### WHAT NEEDS TO BE DONE:
Every line in the data below from the one containing "left elbow: (228, 107)" down to the one containing "right front paw: (220, 199)", both included, must be retyped exactly; no other line is to appear.

-- -- --

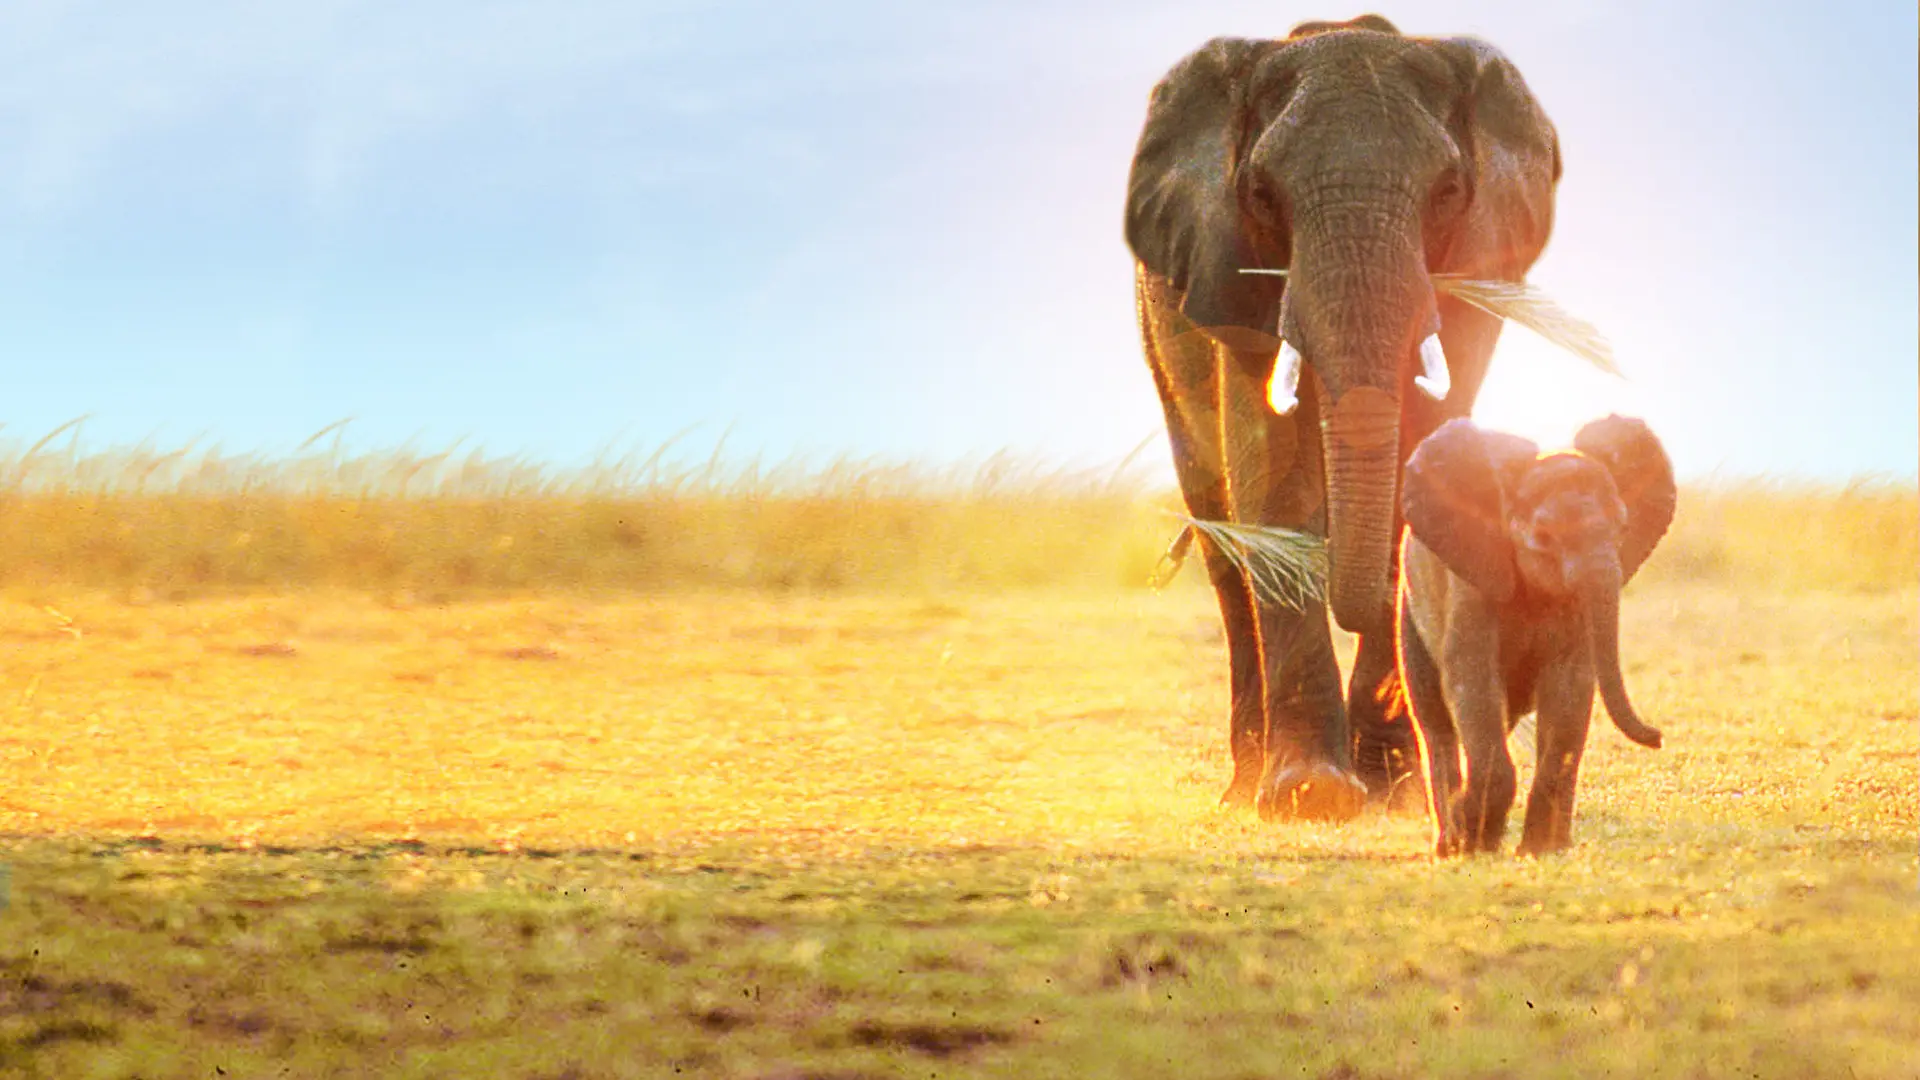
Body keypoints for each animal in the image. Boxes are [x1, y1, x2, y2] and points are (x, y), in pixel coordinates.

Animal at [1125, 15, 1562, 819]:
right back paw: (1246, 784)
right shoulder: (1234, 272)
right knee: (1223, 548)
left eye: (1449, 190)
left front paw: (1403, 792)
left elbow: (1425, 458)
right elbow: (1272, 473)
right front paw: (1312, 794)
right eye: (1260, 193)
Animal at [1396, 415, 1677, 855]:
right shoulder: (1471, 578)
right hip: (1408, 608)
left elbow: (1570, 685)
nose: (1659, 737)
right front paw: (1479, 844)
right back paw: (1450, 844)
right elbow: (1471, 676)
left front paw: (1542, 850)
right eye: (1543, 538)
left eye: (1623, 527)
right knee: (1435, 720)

-- -- --

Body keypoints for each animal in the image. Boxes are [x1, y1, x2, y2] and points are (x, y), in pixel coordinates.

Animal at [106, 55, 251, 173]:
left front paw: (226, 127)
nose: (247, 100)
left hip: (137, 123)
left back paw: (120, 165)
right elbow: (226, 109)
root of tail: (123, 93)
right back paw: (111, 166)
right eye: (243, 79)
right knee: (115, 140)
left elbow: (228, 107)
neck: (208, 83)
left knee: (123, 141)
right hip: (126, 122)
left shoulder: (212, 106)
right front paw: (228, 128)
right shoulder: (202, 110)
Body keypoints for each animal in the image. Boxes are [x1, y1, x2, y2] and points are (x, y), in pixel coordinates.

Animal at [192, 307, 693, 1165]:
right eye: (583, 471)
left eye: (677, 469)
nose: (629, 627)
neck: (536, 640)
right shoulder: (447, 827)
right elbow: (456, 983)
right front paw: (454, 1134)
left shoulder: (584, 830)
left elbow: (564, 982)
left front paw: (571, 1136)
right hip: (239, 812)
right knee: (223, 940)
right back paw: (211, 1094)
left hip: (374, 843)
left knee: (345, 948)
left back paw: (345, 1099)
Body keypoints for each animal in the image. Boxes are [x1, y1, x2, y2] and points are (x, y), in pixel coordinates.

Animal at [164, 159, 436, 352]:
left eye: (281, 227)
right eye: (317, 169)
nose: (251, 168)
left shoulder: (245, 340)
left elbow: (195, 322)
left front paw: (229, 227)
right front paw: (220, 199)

-- -- --

### TASK RESULT:
left elbow: (228, 107)
neck: (208, 83)
left knee: (123, 141)
right hip: (126, 122)
left shoulder: (212, 106)
right front paw: (228, 128)
right shoulder: (202, 110)
Body keypoints for each animal in the image. Boxes are [x1, y1, x2, y2] and points are (x, y), in pixel coordinates.

Animal at [192, 307, 693, 1165]:
right eye: (583, 471)
left eye: (677, 469)
nose: (629, 627)
neck: (536, 640)
right shoulder: (447, 827)
right elbow: (456, 983)
right front paw: (454, 1134)
left shoulder: (584, 830)
left elbow: (564, 982)
left front paw: (571, 1136)
right hip: (239, 812)
right knee: (223, 940)
right back paw: (211, 1094)
left hip: (374, 843)
left knee: (345, 948)
left back paw: (345, 1099)
Body keypoints for each animal in the image. Boxes are [x1, y1, x2, y2] and points are (x, y), in pixel coordinates.

Animal at [164, 159, 436, 352]:
left eye: (281, 227)
right eye: (317, 169)
nose: (251, 168)
left shoulder: (245, 340)
left elbow: (195, 322)
left front paw: (229, 227)
right front paw: (220, 199)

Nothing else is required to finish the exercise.